Allure Server meetup: video recordings of reports

    At the end of March, the Allure server meetup was held at the Wrike St. Petersburg office . In a few hours it was possible to put concentrated information on the new Allure server tool , on modern practices in working with test documentation and autotests, and on interesting experience in the interaction of Wrike testing and a new vendor in the TMS systems market.

    For those who could not come, we publish videos of reports.

    Anton Bashkirov (Wrike QA Lead) talked about the concept and the Allure server product itself, about how our needs for quick and cheap test documentation and centralized work with it grew together and penetrated with the ideas of the team . I outlined our further plans for working with the Allure server.
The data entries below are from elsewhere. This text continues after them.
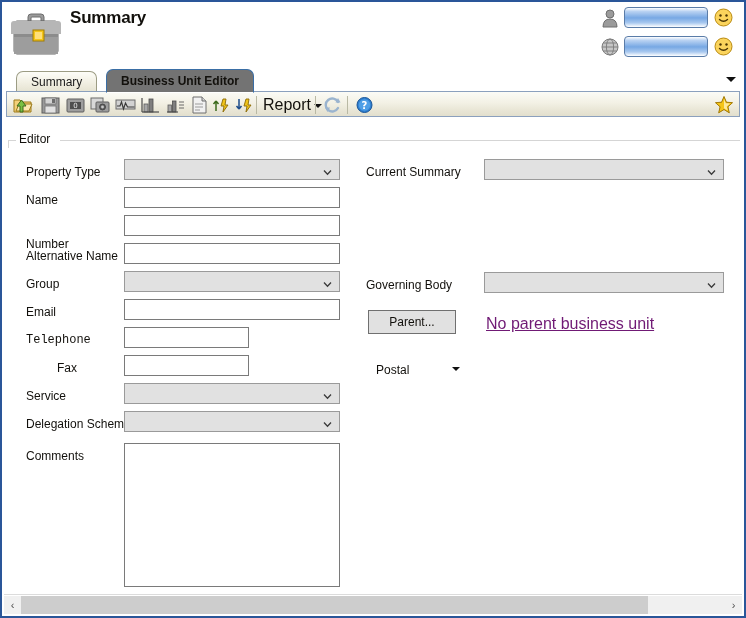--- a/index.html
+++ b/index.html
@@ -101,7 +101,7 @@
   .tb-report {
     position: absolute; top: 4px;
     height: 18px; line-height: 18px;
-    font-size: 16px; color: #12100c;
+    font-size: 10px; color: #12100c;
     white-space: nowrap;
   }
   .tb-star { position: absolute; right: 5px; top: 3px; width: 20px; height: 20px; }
    Anton Bashkirov - Allure server: transformation of test case management in Wrike

    The usual documentation process may look like this: QA Manual writes a checklist → writes test cases → gives them to automation → supports documentation as autotests change. We figured out how to simplify and reduce the cost of this chain by integrating QA and QAA into a common team flow of work, moving to a unified documentation system.

    We learn to use all testing artifacts as documentation for our product, we actively use annotations of autotest code, associating them with the corresponding features in the server profile database, which allows us to work with test cases, checklists, end2end and integration tests in a single ordered ecosystem .

    Ivan Varivoda (Wrike QA automation) covered the history of test quarantine, which is very important for us, which allows us to put the output from the launches, repair and return of stabilized auto tests to the stream. Again, this is a solution built first separately from the Allure server, and integrated into this system in collaboration with developers.

    Ivan Varivoda - Quarantine tests or how not to go crazy with 10K selenium tests

    In test automation, unfortunately, situations are not uncommon when some of the autotests temporarily stop working correctly. Perhaps these are test flasks or their performance was affected by an infrastructure problem or bug - one way or another we have to “turn off” such tests from launches or ignore them.

    When a project has a small number of tests and they do not chase often - there are no special problems, but with the increase in the number of tests and daily starts it becomes extremely necessary to turn off broken tests as quickly as possible and be able to control “off” tests.

    Artyom Eroshenko (, Mikhail Levin (Wrike QA Director) with the participation of Dmitry Baev ( together with the audience discussed the Allure server and generally views on the modern test documentation.